Kovscek, A. R., R. M. Johnston, and T. W. Patzek. "Analysis of hydrofracture geometry and matrix/fracture interactions during steam injection." In SPE/DOE Improved Oil Recovery Symposium. Society of Petroleum Engineers, 1996.


​This is the second part of our analysis of a steam drive pilot in the South Belridge Diatomite, Kern County, California. In this pilot, steam is injected through two noncommunicating, vertical hydrofractures (IN2U and IN2L) that nearly span the entire 1000 ft tall diatomite column. In the first part, we summarized pilot results for the initial 1200 days of steam injection and examined steam convection and heating resulting from injection into the lower hydrofracture.

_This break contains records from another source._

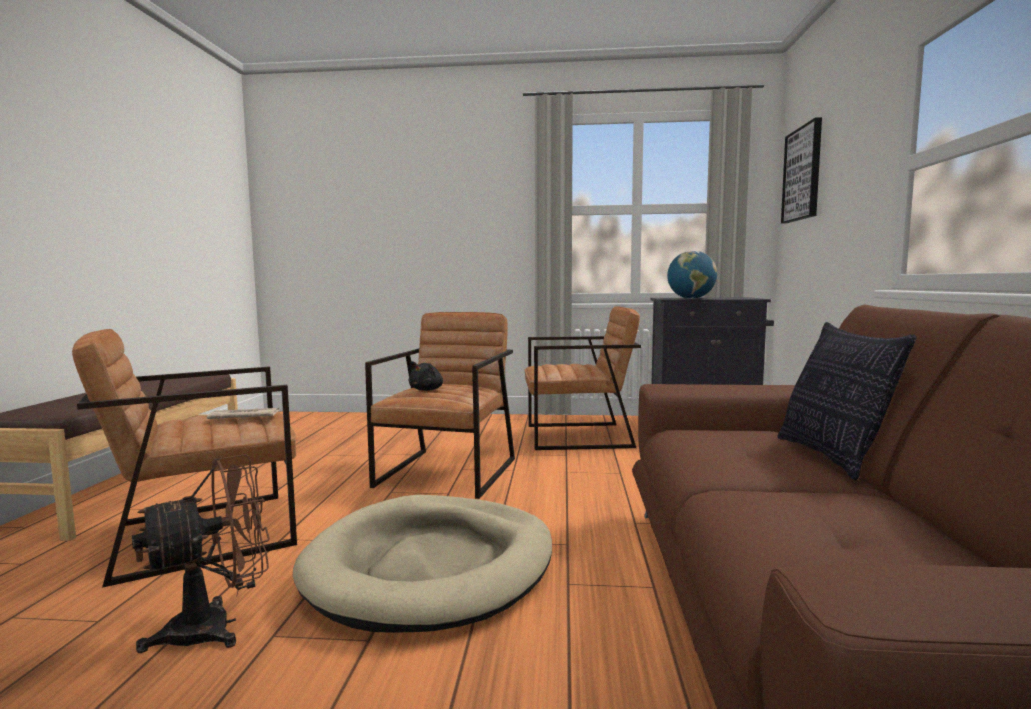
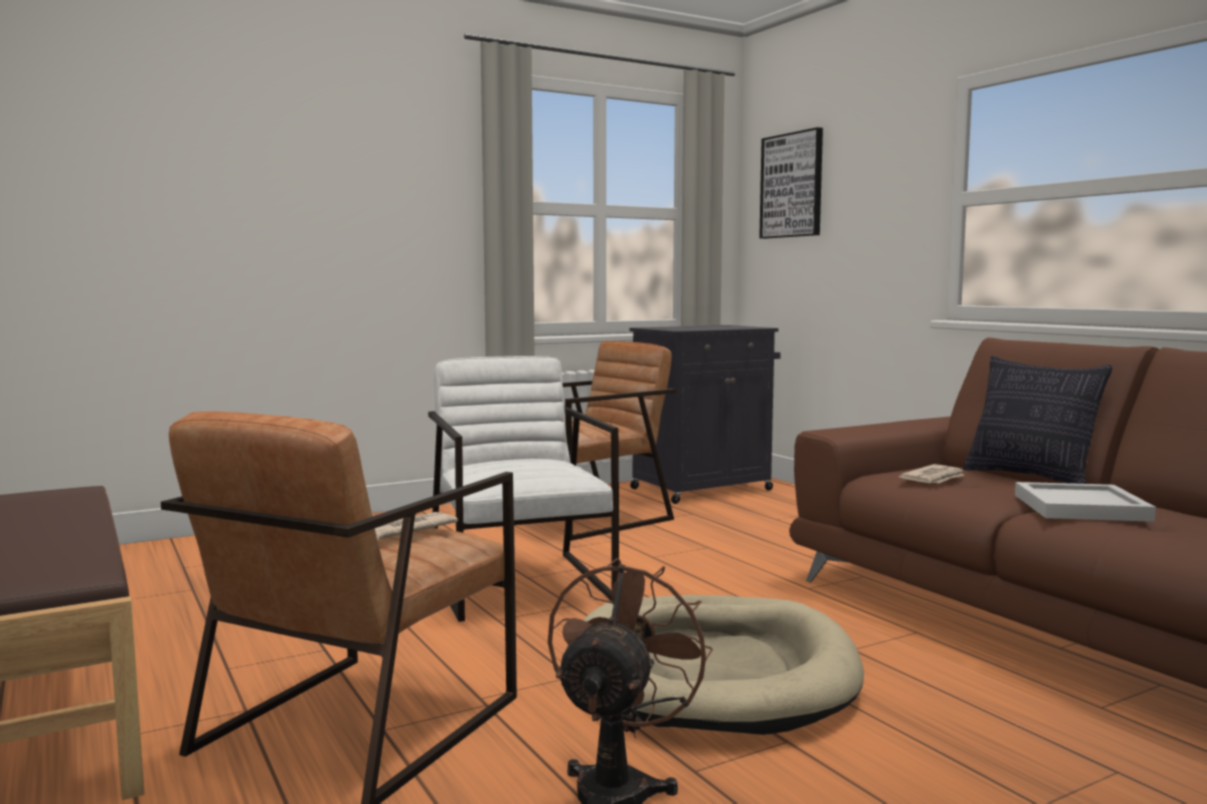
camera: 35 degrees left, 0 degrees up
(427, 390) = (512, 469): black plush toy -> none
(448, 472) = (520, 584): brown armchair -> white armchair
(691, 298) = (698, 329): globe -> none
(716, 441) = (934, 478): none -> newspaper
(788, 497) = (1083, 508): none -> white tray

Here we update the pilot response from 10/90 to 11/95. We conclude that the cumulative oil production in the far (543N) and close (543P) producer was 106,000 and 55,000 BO, respectively. and the incremental oil production above primary was 60,000 and 37,000 BO, respectively. This translates to the total oil recovery of 9% OOIP and the incremental oil recovery over primary of 6% OOIP after 5 years of steam injection. From our simulations of steam injection in IN2U and IN2L, we estimate that 246,000 BS CWE was injected to the west towards S43N and 102,000 BS was injected to the east toward 543P. The cumulative oil steam ratio (COSR) for the pilot was, therefore, 0.45, and the incremental COSR was 0.28.
We also apply a high resolution numerical model developed in the first paper to interpret the results of steam injection through the upper hydrofracture of the pilot. Results of this analysis indicate that the upper injection hydrofracture was highly dynamic and asymmetrical while undergoing steam injection. Steam flowed preferentially into the northern wing of the hydrofracture which reached a final winglength of 250 ft. To the south, hydrofracture winglength reached roughly 75 ft and diatomite heating was weak. A dramatic temperature response above the perforated interval of the upper injection well suggests that a horizontal fracture, or network of natural fractures, opened within the formation and linked to the injection hydrofracture. Our analysis indicates that roughly 43 percent of the total injected steam migrated above the perforations of the injection well, but remained within the Diatomite, and flowed rapidly away from the fracture face due to a large increase of hydraulic diffusivity of the formation.